[Dataset items]
********************

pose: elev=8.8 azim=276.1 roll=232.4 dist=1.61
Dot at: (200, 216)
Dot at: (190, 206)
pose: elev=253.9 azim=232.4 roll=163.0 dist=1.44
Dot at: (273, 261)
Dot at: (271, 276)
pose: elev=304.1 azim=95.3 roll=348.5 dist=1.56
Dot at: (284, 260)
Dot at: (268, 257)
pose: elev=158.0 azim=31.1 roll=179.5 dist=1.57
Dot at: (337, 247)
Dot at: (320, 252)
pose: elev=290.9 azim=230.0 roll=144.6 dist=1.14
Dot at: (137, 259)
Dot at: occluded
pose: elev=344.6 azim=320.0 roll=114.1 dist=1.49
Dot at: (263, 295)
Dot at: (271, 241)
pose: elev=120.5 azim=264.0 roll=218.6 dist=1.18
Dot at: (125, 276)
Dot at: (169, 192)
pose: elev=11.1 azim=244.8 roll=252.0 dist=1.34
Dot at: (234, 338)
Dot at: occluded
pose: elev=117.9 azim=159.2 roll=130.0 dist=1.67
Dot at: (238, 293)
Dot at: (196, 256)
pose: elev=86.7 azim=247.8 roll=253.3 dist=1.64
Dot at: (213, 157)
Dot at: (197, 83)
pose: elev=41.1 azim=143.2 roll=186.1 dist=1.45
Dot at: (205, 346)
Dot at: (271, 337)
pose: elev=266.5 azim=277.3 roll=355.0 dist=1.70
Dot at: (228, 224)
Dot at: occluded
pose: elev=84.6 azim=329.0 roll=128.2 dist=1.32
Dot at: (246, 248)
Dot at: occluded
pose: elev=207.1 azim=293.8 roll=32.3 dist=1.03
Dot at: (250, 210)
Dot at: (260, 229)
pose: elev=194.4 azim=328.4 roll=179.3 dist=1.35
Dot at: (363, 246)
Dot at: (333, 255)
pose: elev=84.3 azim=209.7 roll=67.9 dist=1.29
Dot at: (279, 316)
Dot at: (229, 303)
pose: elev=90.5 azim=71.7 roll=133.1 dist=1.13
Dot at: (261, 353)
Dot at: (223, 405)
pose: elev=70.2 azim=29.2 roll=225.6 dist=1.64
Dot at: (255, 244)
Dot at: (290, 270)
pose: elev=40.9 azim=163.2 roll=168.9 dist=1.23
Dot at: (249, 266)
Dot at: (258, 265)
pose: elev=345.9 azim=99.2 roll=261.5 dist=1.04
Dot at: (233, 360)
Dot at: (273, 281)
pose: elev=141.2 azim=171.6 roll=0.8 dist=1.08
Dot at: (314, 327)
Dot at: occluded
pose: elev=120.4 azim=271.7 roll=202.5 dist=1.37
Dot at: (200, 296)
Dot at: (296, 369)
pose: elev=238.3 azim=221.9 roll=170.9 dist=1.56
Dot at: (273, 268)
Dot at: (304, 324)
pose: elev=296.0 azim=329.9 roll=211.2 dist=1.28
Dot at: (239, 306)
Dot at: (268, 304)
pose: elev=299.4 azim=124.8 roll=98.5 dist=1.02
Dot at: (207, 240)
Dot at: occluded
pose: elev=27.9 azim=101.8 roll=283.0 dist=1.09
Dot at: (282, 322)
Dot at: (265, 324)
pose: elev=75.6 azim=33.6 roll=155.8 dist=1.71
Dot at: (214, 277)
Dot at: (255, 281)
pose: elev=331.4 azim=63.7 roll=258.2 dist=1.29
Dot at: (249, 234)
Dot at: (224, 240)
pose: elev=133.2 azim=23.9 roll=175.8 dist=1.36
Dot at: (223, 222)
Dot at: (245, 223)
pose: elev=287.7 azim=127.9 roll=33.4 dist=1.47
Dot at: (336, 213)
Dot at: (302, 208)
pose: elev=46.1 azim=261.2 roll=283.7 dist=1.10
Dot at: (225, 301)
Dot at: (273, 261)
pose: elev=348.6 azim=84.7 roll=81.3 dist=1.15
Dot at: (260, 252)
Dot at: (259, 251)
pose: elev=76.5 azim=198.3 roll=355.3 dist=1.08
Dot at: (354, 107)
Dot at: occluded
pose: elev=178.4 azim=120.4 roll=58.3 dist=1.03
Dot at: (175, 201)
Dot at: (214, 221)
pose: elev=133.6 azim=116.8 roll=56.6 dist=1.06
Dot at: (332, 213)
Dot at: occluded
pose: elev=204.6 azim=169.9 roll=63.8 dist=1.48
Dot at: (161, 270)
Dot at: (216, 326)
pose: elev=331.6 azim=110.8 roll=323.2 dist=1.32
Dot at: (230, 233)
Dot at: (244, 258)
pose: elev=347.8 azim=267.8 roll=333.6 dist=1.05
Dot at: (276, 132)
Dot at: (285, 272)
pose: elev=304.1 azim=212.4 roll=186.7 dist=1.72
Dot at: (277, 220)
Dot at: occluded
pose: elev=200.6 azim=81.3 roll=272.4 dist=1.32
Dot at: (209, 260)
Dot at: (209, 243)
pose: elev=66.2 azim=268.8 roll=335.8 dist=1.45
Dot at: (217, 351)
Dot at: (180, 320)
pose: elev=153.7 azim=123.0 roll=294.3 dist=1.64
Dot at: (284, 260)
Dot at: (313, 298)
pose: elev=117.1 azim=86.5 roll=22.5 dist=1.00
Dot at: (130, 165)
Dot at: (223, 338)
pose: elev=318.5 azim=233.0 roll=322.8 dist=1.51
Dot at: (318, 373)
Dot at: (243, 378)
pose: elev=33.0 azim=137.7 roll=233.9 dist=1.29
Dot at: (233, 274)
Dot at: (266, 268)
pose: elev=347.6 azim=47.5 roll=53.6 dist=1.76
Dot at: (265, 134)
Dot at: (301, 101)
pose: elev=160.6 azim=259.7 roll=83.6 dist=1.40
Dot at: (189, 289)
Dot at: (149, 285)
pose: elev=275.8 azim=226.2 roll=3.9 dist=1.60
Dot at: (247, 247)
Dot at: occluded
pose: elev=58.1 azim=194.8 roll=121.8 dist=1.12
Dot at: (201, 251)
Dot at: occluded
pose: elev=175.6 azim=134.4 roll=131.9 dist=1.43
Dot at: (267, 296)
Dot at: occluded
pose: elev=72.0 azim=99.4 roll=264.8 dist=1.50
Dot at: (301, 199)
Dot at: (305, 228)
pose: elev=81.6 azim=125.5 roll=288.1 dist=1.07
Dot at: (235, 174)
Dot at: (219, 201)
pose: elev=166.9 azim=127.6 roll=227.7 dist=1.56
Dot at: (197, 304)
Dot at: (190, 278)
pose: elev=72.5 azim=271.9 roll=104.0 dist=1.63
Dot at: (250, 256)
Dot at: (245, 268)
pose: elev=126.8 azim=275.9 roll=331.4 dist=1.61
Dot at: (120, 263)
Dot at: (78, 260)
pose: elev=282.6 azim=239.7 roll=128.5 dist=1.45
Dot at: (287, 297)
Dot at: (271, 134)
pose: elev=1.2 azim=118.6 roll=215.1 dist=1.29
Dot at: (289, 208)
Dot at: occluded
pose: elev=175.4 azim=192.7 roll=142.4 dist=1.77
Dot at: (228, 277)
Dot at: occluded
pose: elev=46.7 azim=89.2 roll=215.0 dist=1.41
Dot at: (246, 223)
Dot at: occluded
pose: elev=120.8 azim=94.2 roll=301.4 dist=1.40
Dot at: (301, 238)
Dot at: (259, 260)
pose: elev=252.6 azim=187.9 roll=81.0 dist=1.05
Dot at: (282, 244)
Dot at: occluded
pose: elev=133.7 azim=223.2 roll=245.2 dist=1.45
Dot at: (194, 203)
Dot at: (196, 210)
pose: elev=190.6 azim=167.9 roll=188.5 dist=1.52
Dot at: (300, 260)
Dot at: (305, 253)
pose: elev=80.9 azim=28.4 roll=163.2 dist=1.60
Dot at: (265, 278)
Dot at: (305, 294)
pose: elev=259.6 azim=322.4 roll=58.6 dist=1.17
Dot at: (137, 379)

********************

*BRIEF*.
Turn the lines of the material above, from the line with "pose: elev=252.6 azim=187.9" to the end, into a Markdown table with the columns "Row" and "Line". Number each row, and skip any blank lines.

*ANSWER BELOW*.
| Row | Line |
|---|---|
| 1 | pose: elev=252.6 azim=187.9 roll=81.0 dist=1.05 |
| 2 | Dot at: (282, 244) |
| 3 | Dot at: occluded |
| 4 | pose: elev=133.7 azim=223.2 roll=245.2 dist=1.45 |
| 5 | Dot at: (194, 203) |
| 6 | Dot at: (196, 210) |
| 7 | pose: elev=190.6 azim=167.9 roll=188.5 dist=1.52 |
| 8 | Dot at: (300, 260) |
| 9 | Dot at: (305, 253) |
| 10 | pose: elev=80.9 azim=28.4 roll=163.2 dist=1.60 |
| 11 | Dot at: (265, 278) |
| 12 | Dot at: (305, 294) |
| 13 | pose: elev=259.6 azim=322.4 roll=58.6 dist=1.17 |
| 14 | Dot at: (137, 379) |